There were a few maps online but they weren’t brilliant. Certainly not good enough if I came off the route at some point. Fortunately, before leaving I discovered someone called Jan Boonstra who sent me a link to some pretty detailed maps for the whole route.



Finding accommodation along the route was also a challenge, with no hotels at a convenient point. So I decided to risk a nice looking room in a house via Airbnb.

The next challenge was to find somewhere I could get a bike. For short rides there are places along the river where you can hire a bike. But I really struggled to find somewhere I could hire a bike for more than one day. Via Facebook I came across “Korea by Bike” who pointed me towards a bike shop “Bikely” in Seoul where I could hire a bike.


Bikely responded to my message quickly and promised to have a bike available for me. Unfortunately, they weren’t open on Sunday (when I wanted to start my ride) and didn’t open til 11am on the Monday. So my three-day ride became a short two-day ride.

The manager at Bikely was brilliant and twice talked me through the route I had planned, pointing out where I might go wrong. The cycle paths were like nothing I’ve experienced anywhere in the world. There were frequent toilets, water stops, air pumps. and even cycle shops/repair businesses along the route. The paths were immaculate and well signed. And despite having chosen a potentially dull route along a river, the views were spectacular. The route heads through valleys and even through tunnels dug out of mountains.

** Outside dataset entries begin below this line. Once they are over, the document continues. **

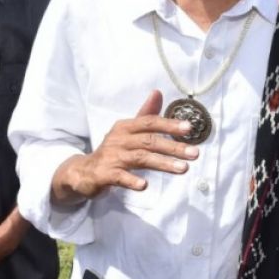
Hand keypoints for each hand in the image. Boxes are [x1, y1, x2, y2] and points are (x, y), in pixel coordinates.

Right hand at [51, 91, 197, 203]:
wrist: (84, 171)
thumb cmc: (113, 150)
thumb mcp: (127, 131)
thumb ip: (145, 114)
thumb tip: (157, 93)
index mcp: (125, 127)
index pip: (150, 122)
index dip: (169, 124)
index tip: (189, 129)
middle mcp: (119, 139)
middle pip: (149, 141)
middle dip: (173, 147)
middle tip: (194, 153)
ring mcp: (112, 157)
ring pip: (140, 158)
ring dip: (162, 163)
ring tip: (183, 169)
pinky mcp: (105, 174)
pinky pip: (120, 177)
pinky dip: (132, 181)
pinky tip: (144, 186)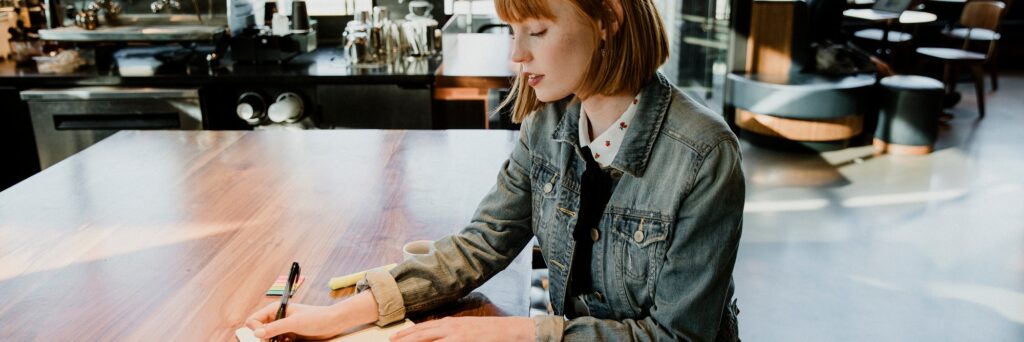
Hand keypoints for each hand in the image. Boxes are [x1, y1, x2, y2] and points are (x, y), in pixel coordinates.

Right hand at [245, 302, 346, 340]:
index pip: (253, 320)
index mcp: (275, 309)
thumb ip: (274, 328)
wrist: (333, 322)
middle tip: (278, 340)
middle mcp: (277, 317)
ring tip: (287, 340)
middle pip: (260, 332)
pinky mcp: (289, 334)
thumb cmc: (316, 318)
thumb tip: (256, 333)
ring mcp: (283, 326)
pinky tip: (291, 341)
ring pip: (269, 338)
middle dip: (266, 339)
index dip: (256, 330)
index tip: (267, 336)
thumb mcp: (294, 323)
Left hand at [390, 316, 534, 341]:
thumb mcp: (465, 329)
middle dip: (404, 339)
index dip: (407, 334)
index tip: (395, 338)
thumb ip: (449, 332)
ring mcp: (456, 337)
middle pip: (421, 334)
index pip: (423, 328)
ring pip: (429, 340)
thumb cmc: (487, 331)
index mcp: (449, 323)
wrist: (508, 331)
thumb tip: (434, 336)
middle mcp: (450, 328)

Because I hadn’t left until about 11.30 on the Monday, it was pretty dark by the time I got to where I thought my accommodation for the night was. Whilst Airbnb can be great, when you arrive somewhere in rural South Korea, in the dark, with no sign of the accommodation where it is supposed to be, no mobile signal and no internet, that you really could be in trouble.

I knocked on one door, only to have a very scared couple of Koreans shout me away. I imagine they don’t get many white people knocking on their door of an average evening. I knocked on another house to no answer. I saw a big house on a hill which looked a bit like a deserted restaurant and pulled my bike up 100 steps to the door. A Korean lady came to the door but didn’t speak any English. I managed to get a phone signal so called my Airbnb host and asked the Korean lady to speak to her to explain where I was.

It turned out that the location of the Airbnb accommodation was about 20 miles away and it was in the wrong place on the Airbnb map. I was beginning to panic.

Not entirely sure what I was going to do, a group of customers appeared at the restaurant, including, it turned out, a local dignitary. I stopped one of them who spoke a little English. I don’t really know what happened next except within a couple of minutes, the man said he was sure the owner of the restaurant would let me stay there. He seemed pretty confident given he hadn’t yet asked her. But he was right. They invited me in, cooked me dinner in the restaurant and even gave me a beer. They showed me to an outhouse with a bed in and lots of quilts to keep me warm. They didn’t charge me anything. People are nice.

Despite the 80km ride I didn’t sleep particularly well and got up at first light to head back to Seoul. I decided to head back a slightly different way and experienced a cycle route which just ended and left me on a pretty scary road for a few miles. The guidebook advice was right. Cycling in Korea away from the cycle paths was pretty frightening so I was relieved to get back onto the cycle path and head towards Seoul.


Cycling back, the route was even more enjoyable than on the way. I stopped for a cheap but excellent spicy Korean stew before passing a pretty impressive dam and the Olympic Stadium on the way into Seoul.

Korea is a brilliant place to cycle and definitely not dull. The city seemed pretty polluted (and gridlocked) and I’m not sure I’d risk cycling along most of the roads I saw. But over two days I managed around 160km along some of the best cycle paths I’ve ever been on.

I hope I manage to get over there again and do the route all the way down to Busan.